"Arada sırada Türk televizyonlarını izleyebildik. Televizyonda bir Türk'ün sesini duymak bile bize çok moral veriyordu. Bombalı saldırı ve yer tespitine karşı sık sık yerimizi değiştirdiler. Yer değiştirmeler sırasında otobüslerle taşınıyorduk. Hep bir arada ve her zaman Musul'daydık. Musul'un dışına hiç çıkarılmadık. Bodrum gibi yerlerde kalmamızın nedeni de bombardımandan korunmak amaçlıydı. Bize hep, 'sizi öldürmeyeceğiz ama Maliki bizi öldürmeye çalışıyor o yüzden sizi saklamak zorundayız' dediler."

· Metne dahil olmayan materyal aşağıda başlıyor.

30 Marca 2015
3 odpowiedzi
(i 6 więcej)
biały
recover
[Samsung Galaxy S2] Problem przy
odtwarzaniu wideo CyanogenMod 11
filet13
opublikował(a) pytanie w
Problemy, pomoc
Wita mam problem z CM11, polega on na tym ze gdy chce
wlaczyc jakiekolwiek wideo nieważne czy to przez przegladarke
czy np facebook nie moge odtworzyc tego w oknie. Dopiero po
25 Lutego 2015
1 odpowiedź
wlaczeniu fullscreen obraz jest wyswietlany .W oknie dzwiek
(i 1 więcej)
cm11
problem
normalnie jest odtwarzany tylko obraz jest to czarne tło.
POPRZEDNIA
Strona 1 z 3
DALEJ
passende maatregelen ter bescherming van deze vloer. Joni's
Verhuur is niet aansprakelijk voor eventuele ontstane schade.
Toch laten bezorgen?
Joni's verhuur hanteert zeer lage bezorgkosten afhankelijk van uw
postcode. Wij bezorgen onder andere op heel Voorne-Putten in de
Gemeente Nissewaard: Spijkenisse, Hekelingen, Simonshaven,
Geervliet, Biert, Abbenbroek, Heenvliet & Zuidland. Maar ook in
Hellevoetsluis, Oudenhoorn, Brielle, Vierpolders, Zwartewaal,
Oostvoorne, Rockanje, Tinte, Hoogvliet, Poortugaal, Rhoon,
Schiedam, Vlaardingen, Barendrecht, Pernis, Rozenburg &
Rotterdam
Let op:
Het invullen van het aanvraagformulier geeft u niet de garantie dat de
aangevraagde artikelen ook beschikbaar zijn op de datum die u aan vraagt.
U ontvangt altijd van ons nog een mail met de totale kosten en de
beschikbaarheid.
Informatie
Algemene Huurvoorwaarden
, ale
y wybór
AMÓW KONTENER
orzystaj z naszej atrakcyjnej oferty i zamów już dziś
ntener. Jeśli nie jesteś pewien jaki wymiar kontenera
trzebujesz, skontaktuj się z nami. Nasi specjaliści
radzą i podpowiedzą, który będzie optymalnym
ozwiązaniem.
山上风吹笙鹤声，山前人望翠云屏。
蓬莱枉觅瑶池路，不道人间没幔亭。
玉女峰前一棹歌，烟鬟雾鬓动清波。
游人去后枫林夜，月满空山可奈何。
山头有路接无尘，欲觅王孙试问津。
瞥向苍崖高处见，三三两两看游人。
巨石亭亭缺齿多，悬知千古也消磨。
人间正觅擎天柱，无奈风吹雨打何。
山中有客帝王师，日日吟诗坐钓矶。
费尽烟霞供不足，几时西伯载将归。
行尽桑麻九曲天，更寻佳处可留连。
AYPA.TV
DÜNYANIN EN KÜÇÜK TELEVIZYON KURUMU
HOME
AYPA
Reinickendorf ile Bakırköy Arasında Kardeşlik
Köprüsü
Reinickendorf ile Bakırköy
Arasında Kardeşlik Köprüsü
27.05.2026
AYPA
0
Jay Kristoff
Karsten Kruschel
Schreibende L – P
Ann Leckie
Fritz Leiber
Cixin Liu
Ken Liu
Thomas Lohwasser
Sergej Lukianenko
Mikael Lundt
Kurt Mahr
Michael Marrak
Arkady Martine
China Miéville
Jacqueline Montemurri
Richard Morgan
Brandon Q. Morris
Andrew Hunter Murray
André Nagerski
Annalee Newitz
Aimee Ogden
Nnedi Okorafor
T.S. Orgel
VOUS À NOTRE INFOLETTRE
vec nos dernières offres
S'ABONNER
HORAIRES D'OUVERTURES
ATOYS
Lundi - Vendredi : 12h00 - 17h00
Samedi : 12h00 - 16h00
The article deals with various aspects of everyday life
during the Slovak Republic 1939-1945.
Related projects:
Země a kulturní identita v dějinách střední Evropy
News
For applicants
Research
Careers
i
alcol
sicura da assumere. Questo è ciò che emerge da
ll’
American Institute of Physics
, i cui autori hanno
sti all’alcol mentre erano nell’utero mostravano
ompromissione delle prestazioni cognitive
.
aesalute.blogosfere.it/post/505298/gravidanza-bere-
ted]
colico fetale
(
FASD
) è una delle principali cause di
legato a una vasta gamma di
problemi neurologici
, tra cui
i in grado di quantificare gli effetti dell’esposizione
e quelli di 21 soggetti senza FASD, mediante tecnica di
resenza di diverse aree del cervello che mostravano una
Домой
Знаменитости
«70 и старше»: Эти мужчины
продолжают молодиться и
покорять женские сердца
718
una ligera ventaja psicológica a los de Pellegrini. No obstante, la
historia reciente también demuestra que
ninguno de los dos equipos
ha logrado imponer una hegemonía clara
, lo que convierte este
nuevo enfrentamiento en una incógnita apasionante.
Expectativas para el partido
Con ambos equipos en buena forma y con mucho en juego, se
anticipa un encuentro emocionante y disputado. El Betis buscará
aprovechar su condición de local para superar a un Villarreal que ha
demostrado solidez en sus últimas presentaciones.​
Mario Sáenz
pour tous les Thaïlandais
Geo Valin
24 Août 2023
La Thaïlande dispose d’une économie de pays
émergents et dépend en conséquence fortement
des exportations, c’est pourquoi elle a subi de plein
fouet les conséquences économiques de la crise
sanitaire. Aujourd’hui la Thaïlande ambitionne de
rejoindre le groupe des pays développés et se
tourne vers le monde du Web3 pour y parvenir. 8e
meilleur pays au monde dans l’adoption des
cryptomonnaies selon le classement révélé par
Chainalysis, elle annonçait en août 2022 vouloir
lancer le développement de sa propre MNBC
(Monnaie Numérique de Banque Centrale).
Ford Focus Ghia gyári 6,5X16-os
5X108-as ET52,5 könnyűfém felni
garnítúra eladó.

Musul Başkonsolosluğu'nda sözleşmeli memur olarak çalışan 25 yaşındaki Mesut Taşkıran, esir oldukları günlerde yaşadıkları zorlukları şöyle anlattı:
"Bazen bebeklere süt ve yoğurt gibi gerekli gerekli olan gıdalar gelmiyordu. İlk 15 gün Musul'daki Olimpiyat Stadyumu misafirhanesini saymazsak, sürekli olarak bodrum katlarda çok dar alanlarda tutulduk. Ortaya birkaç sünger atıyorlardı ve o şekilde uyumaya çalışıyorduk. Yer çok dar olduğu için sığmıyorduk ve nöbetleşe uyuduğumuz bile oldu. 7-8 günde bir yerimiz değişiyordu. Yer değişikliği yapılırken erkeklerin sadece gözlerini değil ellerini de bağlayıp, kaçmayalım diye ayaklarımızı zincirliyorlardı. Hastalandığımızda bize ne olduğunu bilmediğimiz ilaçlar veriyorlardı ama içmiyorduk. IŞİD militanları arasından İngilizce, Türkçe ve Arapça konuşanlar vardı. Türkçe konuşan kişinin yüzü kapalıydı olduğu için kim olduğunu bilmiyoruz. Moral için türkü söylüyorduk. Alınmamız ise şöyle gerçekleşti. Musul'da öğlen 1'e doğru bizlere hazırlananın dediler ve sonra araçlara bindirdiler. Ardından da Sincar ve Rakka üzerinde Suriye'den geçerek Türkiye'ye bizleri teslim ettiler. Yolculuk 11 saat sürdü."